To understand Washington’s pursuit of world supremacy and unipolarity, one must add American exceptionalism to geopolitical thinking - that in turn can be traced back to the Puritan’s biblical metaphor about the “city upon a hill”, as Thomas E. Woods Jr., senior fellow of the Ludwig von Mises Institute, argued in a 2012 piece which remains relevant. In these terms, being the world’s sole superpower is the US role and its very raison d'être - and thus any threat to American unipolarity is perceived as an existential threat in itself, according to Andrew Latham, a professor of international relations and political theory at Macalester College in Saint Paul.

Washington’s own quest for the Heartland contradicts, however, its supposedly “sea power” nature. In the aforementioned Atlantic piece, Hendrix urges the United States to, once again, “think and act like a seapower state”, with a focus on deriving its might from “seaborne trade”, using “instruments of sea power” to promote its interests. Hendrix describes the post-World War II as an exceptional “free sea” period, characterized by a “secure environment” which has allowed trade to flourish in a globalized planet. This, according to him, has been enabled by the US-led world order.

One could of course argue that such a “free” sea is not so free after all - the way the US and the European powers weaponize protectionism is well known enough. In any case, Hendry does have a point regarding declining American hegemony.

Although both China and Russia are normally described as “land powers” in the parlance of traditional geopolitics (while the US and UK in turn would be good examples of “sea powers”), it would seem that, in today’s world, both Beijing and Moscow are increasingly looking closer to the ocean. One can in fact wonder how much theoretical value the concepts of “sea power” and “land power” may still hold in the 21st century.

As I have written, in 2019, for example, in the Gulf of Oman and in the Indian Ocean, an unprecedented Russia-China-Iran joint naval exercise took place. Since then, many other developments have challenged American naval supremacy.

Be it as it may, the US has indeed lorded over the seas (replacing England, who used to hold such a post) - but this is being challenged by some new developments.
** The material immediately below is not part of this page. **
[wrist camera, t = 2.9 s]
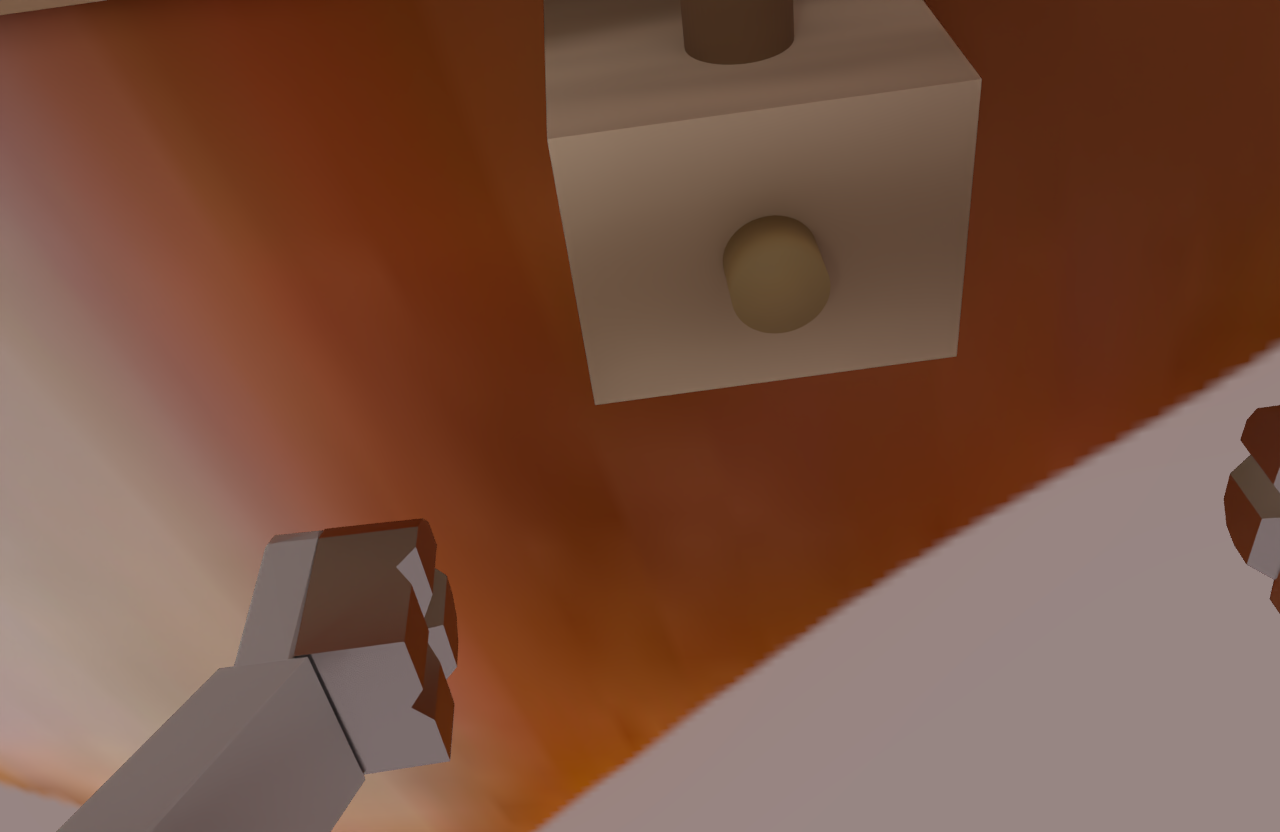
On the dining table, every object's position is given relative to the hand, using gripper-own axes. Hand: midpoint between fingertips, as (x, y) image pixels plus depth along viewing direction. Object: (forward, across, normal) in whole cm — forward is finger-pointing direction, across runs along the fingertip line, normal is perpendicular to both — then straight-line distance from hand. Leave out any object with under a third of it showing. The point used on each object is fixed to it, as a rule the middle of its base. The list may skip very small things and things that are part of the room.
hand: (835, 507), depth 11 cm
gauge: (+10, 0, -5) cm, 11 cm away
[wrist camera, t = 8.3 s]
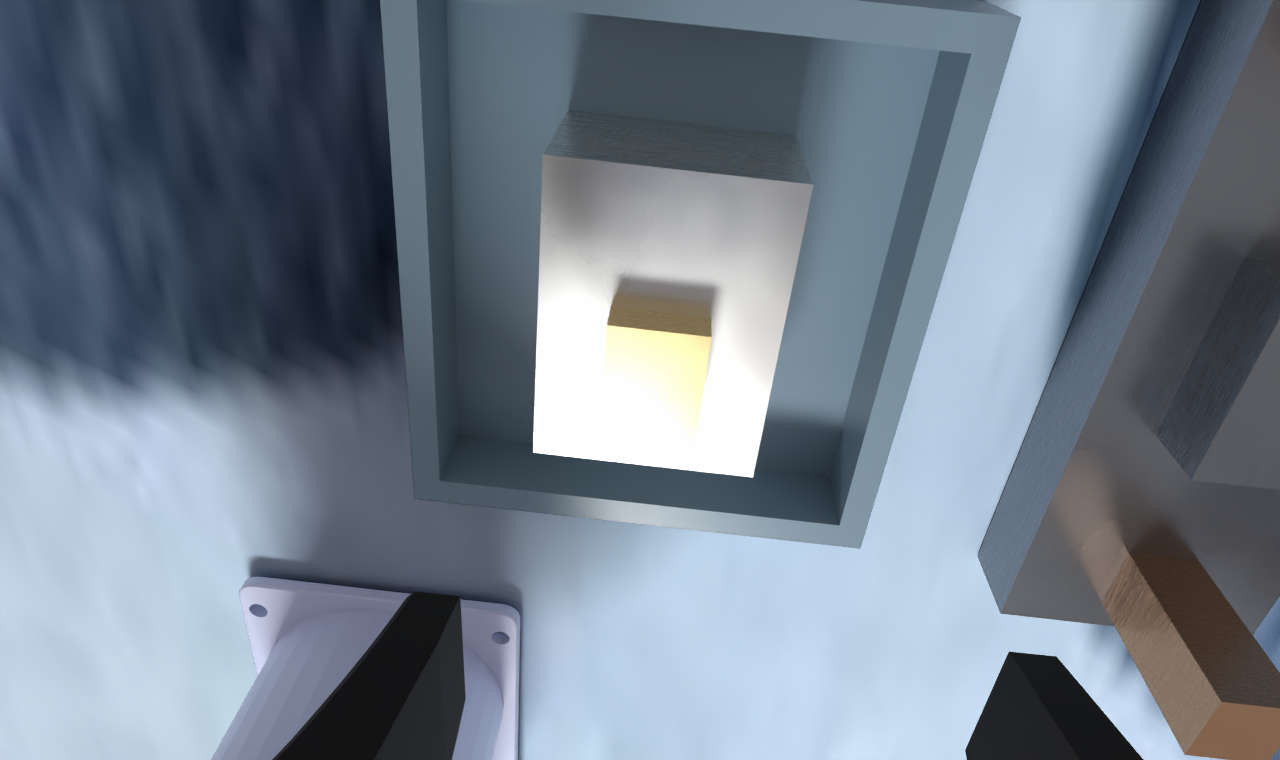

The main issue can be stated thusly: can an overburdened and overextended America maintain its sea hegemony while engaging in land wars? In Hendrix's words: “to the degree possible, a seapower state seeks to avoid direct participation in land wars, large or small”. However, the US is today “financially constrained by debt”, and “burdened by recent military conflicts - for the most part, land-based actions” in places such as Iraq and Afghanistan. He concludes: “we can no longer afford to be both a continentalist power and an oceanic power.” Planning on pivoting to the Pacific while committing to Ukraine, Washington seems to want it both ways.

To sum it up, the US great existential dilemma is not merely about being (or not being) a sea power. It is about being (or not being) the world’s sole superpower. In order to accommodate a kind of peaceful coexistence with other great powers, Washington must rethink its own mission and role in the world - in a paradigm shift manner. Such however is not an easy endeavor at all, because American exceptionalism is deeply rooted in the very foundations of US political thinking, with cultural, emotional and psychological resonances. The hard facts of reality however should have their weight.